The share sale price is less than the $3.25 price at which the government bought them earlier this year as part of an emergency rescue of the No. 3 U.S. bank, shrinking the paper value of the government’s 7.7 billion shares to $24.2 billion. That stake was originally worth $25 billion and in October was worth nearly $40 billion.
Treasury “is not going to sell at a loss. That’s the bottom line,” a source familiar with the situation said.
The U.S. decided not to sell any shares at this time, and has agreed not to sell Citi shares for 90 days, the bank and the Treasury said.

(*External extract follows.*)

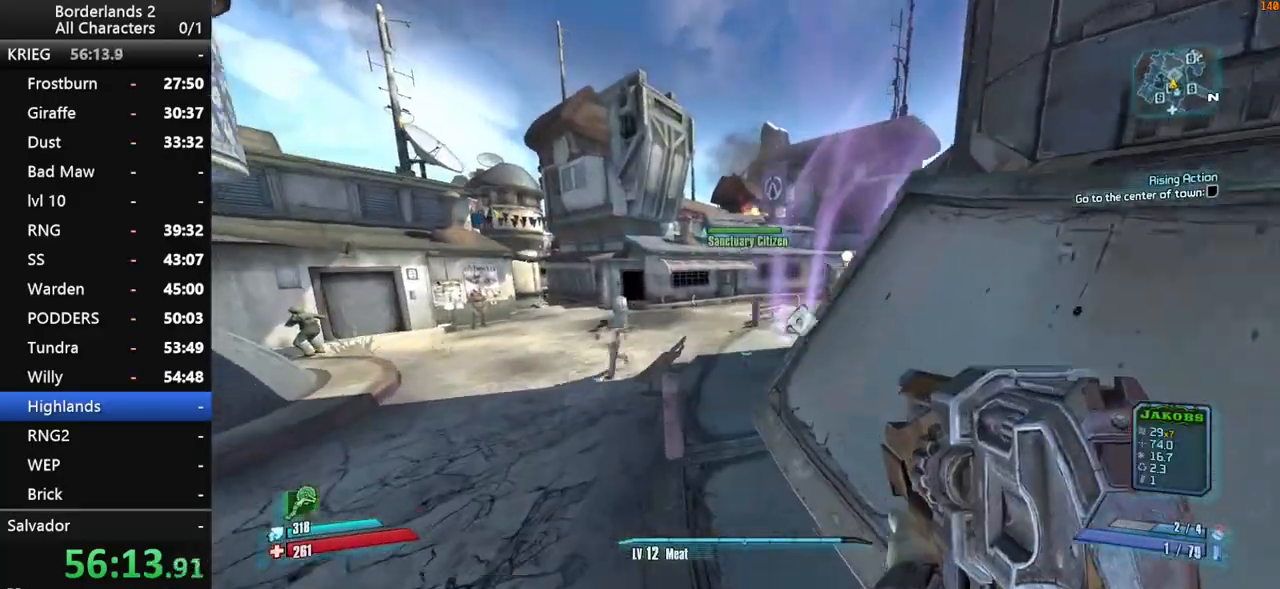
{"keys": ["d", "w"], "mouse": [], "mouse_move": "right", "events": [[333, "d", "down"]]}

The government owns about one-third of Citigroup’s shares.
The U.S. government still plans to sell its Citigroup shares within the next year, a Treasury spokesman said.
The government’s decision not to sell shares was an about-face from Monday, when Citigroup said the government would sell up to $5 billion of shares alongside the bank’s offering.
BETTER TO WAIT?
Given Bank of America Corp’s $19.3 billion share sale at the beginning of the month, and Wells Fargo & Co’s $12.25 billion share sale this week, several analysts questioned the wisdom of Citigroup’s completing its massive sale in December.
The bank has only generated profits this year from moves like selling stakes in major businesses and harvesting tax benefits.
Investors may have been more receptive to Citigroup’s share sale after it posted a few quarters of profits from its main banking businesses, analysts said.
Even with Citigroup’s efforts to repay the government this year, Pay Czar Kenneth Feinberg will still have say over 2009 compensation, meaning there may be little advantage to completing a deal this year.
“There’s no question that Citigroup should have waited,” Egan said.
A person familiar with the bank’s thinking said that a deal would have been difficult whenever Citigroup did it because the bank needed to raise a large amount of capital relative to its market value and daily trading volume.
Citigroup had been negotiating with regulators for months, and when it finally reached a deal with them, it did not make sense to wait, the person added.
Citigroup said in a statement that its sale of shares and convertible securities was the largest in U.S. capital markets history.
The bank, which has recorded more than $120 billion of writedowns and credit losses since the credit crunch began, received $25 billion of bailout money from the government’s Troubled Asset Relief Program in October, and another $20 billion in December.
Earlier this year, the U.S. agreed to convert $25 billion of the preferred shares it bought from Citigroup into common stock. The government also converted $20 billion of Citi preferred stock into trust preferred securities, which the bank plans to repay with the proceeds of Wednesday’s offerings.
Citigroup also is ending an agreement with the government that guaranteed a roughly $250 billion portfolio of assets against excessive losses.
The bank sold $17 billion of common shares and another $3.5 billion of bonds that automatically convert into shares in three years.
The bank sold convertible notes that pay a coupon of 7.5 percent a year, and automatically convert to shares at a 25 percent premium to the pricing level in three years.
The bank said on Monday it also plans to issue $1.7 billion of shares to employees, and may sell another $3 billion of trust preferred securities in the first quarter.
Citi’s stock closed at $3.45 on Wednesday before the offering was priced.